Sep 19, 2010
If only I had taken Chinese seriously...
Thousands performing exercises at the Forbidden City in Beijing last month. A visitor will have problems appreciating the Forbidden City's grandeur if he cannot fully comprehend the on-site Chinese signboards explaining its history. -- PHOTO: AP
Beijing: Recently I decided that I really wanted a time machine, or some time-travel superpowers.
Then I could journey back a few years to knock my younger self on the head and tell her to be serious in her study of Chinese.
The D7 grade I received for my O-level Higher Chinese used to be something I was resignedly proud of. It was a warped badge of honour, proof that I really was as pathetic at the subject as I said.
In kindergarten, I thought ming bai, a phrase the teacher frequently used to ask if we kids understood her instructions, was the colour of a crayon.
I remember doing my valiant best to write a Chinese essay in Secondary 3. I had no idea what 'all-rounded' was in Chinese, and turned to ask my classmate seated next to me. Quan yuan was her joking reply - it literally means 'entirely circular' and is the wrong term - but not knowing better, I dutifully wrote it down. That definitely got everyone laughing at me.
So when I found out I was going to be working in The Straits Times' China bureau in Beijing for six weeks this summer, I was excited, yet horrified.
It was a great opportunity because I had never been to China before, but it also meant I would have to rely solely on my horrendous mother tongue to get by.
English is the language of my thoughts and my tongue, and what my family speaks at home. I grew up on a diet of English storybooks and television programmes, and later fed myself with a whole banquet of English songs. Chinese never really had a chance with me.
In my first week in China, I would choose meals off menus based on whether I could read the Chinese characters, and skip the ones I could not.
Only one person asked me if I was from Singapore. Everyone else wanted to know if I was from Britain or an American-born Chinese, because why else would my spoken Mandarin be so stilted and stuttering? Because I am an ethnic Chinese, I was invisible and could blend into crowds here - right until I opened my mouth. The minute I started talking, everyone knew I was an impostor.
Reporting in an environment where I was severely hampered by my language inadequacies was a great challenge. Half the time, I felt like I could not understand what was going on and had to frantically consult a dictionary. Google's translation tool became my best friend until I banned myself from using it. Nor could I properly express myself, which was incredibly frustrating.
It was also sad. For a story about environmentally friendly burials, I had speak to an elderly Chinese woman whose husband of decades had just died. As the interview ended, I found I had no words that could convey my heartfelt sympathy for her loss.
I had to settle for an apologetic but perfunctory 'I'm sorry to have disturbed you, thank you', and came away from the conversation upset and kicking myself.

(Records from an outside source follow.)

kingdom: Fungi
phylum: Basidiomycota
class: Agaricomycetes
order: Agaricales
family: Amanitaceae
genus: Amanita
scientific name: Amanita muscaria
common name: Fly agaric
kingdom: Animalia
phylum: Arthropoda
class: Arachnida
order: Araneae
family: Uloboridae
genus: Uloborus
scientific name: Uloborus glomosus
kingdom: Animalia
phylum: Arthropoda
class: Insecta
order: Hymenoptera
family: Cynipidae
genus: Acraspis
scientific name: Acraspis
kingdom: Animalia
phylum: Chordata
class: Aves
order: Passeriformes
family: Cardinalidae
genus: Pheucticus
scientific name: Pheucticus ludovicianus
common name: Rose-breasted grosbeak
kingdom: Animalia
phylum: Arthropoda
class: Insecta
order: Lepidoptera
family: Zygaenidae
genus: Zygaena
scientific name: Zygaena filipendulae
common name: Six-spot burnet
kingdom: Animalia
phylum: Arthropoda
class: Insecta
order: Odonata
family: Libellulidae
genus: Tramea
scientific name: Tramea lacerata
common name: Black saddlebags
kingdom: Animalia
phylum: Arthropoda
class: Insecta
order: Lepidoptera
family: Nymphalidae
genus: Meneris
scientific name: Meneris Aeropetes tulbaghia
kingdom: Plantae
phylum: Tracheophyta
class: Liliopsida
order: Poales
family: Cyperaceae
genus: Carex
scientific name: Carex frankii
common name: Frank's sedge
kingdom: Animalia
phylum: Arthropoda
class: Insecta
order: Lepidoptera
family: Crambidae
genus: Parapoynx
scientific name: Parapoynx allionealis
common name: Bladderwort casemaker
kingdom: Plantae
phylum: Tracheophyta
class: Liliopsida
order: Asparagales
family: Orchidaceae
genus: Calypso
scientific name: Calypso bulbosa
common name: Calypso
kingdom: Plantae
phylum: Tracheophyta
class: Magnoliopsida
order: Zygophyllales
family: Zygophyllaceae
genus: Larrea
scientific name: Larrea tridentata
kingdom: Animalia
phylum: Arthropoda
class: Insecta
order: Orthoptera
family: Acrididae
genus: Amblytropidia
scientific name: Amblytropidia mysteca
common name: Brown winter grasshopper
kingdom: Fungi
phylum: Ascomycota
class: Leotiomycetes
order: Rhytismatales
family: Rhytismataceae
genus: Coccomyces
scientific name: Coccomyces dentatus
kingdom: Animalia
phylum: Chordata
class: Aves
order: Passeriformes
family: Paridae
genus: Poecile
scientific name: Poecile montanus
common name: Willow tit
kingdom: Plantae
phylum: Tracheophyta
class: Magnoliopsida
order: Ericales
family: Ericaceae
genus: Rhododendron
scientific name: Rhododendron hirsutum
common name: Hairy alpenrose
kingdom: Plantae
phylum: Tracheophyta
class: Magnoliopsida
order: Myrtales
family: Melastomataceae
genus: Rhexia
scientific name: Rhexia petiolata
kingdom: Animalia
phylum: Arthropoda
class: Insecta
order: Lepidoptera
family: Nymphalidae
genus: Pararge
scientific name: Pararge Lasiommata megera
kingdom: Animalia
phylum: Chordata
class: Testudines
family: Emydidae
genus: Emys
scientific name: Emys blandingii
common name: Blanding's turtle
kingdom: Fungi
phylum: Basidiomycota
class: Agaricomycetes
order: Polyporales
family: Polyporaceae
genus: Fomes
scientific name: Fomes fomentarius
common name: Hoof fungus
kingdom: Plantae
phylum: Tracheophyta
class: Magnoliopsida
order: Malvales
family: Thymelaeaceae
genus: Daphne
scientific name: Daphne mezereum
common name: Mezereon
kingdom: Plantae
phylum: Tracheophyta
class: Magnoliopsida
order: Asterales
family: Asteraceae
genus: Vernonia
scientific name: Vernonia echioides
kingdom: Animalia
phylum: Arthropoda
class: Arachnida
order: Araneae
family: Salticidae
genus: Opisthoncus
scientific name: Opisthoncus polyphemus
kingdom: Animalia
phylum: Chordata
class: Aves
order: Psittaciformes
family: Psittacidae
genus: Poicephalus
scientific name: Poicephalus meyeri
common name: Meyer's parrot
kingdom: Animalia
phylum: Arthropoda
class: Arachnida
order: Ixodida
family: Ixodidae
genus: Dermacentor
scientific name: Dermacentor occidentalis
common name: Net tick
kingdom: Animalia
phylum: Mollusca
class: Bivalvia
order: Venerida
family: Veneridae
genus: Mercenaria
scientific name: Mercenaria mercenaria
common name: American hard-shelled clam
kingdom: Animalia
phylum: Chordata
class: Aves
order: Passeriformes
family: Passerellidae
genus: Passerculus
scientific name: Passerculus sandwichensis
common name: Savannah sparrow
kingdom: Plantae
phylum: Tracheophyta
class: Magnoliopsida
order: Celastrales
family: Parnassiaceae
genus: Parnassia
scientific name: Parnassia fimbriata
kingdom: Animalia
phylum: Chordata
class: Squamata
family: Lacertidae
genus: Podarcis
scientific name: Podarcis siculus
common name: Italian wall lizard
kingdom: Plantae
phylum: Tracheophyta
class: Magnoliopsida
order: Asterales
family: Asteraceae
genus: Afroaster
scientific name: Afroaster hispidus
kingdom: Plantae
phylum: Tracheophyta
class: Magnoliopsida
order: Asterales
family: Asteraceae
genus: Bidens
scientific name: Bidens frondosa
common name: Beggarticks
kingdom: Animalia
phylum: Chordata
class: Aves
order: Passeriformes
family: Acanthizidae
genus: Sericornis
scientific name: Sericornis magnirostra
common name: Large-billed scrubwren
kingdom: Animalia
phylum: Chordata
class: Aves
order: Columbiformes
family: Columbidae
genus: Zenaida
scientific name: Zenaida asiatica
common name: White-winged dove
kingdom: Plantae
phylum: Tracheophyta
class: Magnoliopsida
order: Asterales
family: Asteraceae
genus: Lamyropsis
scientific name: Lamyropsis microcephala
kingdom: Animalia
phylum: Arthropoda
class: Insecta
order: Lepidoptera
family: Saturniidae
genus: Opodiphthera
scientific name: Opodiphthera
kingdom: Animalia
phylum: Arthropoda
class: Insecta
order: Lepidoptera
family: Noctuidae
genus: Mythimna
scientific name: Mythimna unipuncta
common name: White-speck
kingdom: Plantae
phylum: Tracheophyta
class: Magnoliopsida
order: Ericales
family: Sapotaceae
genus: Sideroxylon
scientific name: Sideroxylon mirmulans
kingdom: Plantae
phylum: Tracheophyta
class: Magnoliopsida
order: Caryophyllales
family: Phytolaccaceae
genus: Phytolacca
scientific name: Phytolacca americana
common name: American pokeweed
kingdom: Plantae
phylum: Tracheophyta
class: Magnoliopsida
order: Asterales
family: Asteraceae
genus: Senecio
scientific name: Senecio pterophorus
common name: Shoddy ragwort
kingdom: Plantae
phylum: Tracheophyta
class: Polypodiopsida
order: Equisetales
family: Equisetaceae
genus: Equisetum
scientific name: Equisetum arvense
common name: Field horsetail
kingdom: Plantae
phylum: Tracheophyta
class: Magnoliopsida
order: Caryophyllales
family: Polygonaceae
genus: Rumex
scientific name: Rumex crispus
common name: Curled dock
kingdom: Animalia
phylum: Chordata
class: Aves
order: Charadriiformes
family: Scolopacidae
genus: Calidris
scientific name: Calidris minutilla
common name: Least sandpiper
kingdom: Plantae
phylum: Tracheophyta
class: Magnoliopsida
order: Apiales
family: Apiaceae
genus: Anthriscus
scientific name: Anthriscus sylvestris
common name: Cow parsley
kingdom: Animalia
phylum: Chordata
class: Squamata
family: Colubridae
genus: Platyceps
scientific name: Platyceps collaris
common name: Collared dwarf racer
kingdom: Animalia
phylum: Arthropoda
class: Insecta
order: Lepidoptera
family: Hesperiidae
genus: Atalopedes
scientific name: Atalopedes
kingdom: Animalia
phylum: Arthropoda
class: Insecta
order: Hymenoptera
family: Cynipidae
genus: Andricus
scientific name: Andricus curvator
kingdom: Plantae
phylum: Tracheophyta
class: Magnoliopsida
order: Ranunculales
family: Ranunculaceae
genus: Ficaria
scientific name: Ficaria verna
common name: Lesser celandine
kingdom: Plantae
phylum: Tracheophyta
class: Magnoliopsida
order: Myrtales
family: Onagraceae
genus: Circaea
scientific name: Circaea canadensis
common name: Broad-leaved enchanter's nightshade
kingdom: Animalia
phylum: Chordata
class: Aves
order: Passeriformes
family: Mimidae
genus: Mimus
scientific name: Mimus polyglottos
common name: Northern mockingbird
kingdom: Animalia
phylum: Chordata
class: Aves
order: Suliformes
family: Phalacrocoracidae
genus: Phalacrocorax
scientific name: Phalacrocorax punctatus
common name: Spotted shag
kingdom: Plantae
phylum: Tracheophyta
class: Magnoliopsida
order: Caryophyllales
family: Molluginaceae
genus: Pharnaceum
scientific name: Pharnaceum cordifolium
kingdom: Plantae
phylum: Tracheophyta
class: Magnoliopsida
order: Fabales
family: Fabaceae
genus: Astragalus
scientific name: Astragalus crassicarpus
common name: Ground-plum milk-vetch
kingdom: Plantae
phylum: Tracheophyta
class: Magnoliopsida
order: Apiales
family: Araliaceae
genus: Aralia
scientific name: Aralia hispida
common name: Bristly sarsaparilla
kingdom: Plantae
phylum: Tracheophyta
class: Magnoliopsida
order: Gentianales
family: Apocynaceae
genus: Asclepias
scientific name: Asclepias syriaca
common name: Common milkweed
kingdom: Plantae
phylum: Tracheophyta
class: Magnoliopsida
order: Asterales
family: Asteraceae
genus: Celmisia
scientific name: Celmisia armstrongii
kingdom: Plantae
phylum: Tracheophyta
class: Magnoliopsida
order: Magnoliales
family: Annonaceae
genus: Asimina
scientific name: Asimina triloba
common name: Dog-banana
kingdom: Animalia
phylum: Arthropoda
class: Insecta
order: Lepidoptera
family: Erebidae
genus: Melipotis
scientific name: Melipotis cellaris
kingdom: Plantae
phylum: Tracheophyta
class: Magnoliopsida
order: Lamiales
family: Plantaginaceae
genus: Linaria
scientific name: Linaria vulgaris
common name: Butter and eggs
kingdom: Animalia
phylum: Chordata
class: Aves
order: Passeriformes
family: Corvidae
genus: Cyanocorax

Being limited by language was a ghastly feeling. There was so much I wanted to say, but so little were the ways in which I knew how. It felt like my thoughts were trapped within my own mind with no way of being expressed. There was so much I wanted to know, like the histories behind phrases and the nuances of words, and I knew I was missing out on seas of meaning.
A self-defence instructor I interviewed used an idiom to explain to me the significance behind the traditional Chinese martial arts greeting where one's open left palm covers one's fisted right hand. Sadly, it was obvious that I didn't really understand him because I knew very little about the heritage of the language.
The grandeur of the Forbidden City also felt wasted on me because I couldn't fully comprehend the on-site signboards explaining its history.
One Friday night in Houhai, Beijing's Clarke Quay, I sat captivated for hours listening to a musician sing Chinese classics from his soul. I felt helpless because the more beautiful the songs were, the more I wanted to know the stories behind them. But although I heard what he was singing, I didn't know most of what he meant.
Really, I have never wanted to 'speak good Mandarin' as much as I do now. Not because it's cool - although I admit it really is - but because it's a rich, beautiful language, and it is incredibly useful.
All the same, I know that without this short stay in China, I would not have been this interested in learning its language.
Prior to this, I was much more interested in learning Japanese so I could watch my favourite anime episodes without subtitles. It was only when I realised I really liked Chinese song lyrics that I started regretting not being proficient in the language, and it took being thrown into the deep end in China for that regret to blossom into full-fledged remorse.
The irony is that when Chinese lessons were compulsory and easily accessible, I had no interest in them. But now that they are tricky to schedule into my time, I have a genuine desire for them.
I don't know if it's too late, but my time in China has made me really want to try.
The writer is a Singapore Press Holdings scholarship holder who is studying international relations at the London School of Economics and Political Science. She completed a six-week internship with The Straits Times' China Bureau last month.
Being limited by language was a ghastly feeling...
It felt like my thoughts were trapped within my own mind with no way of being expressed.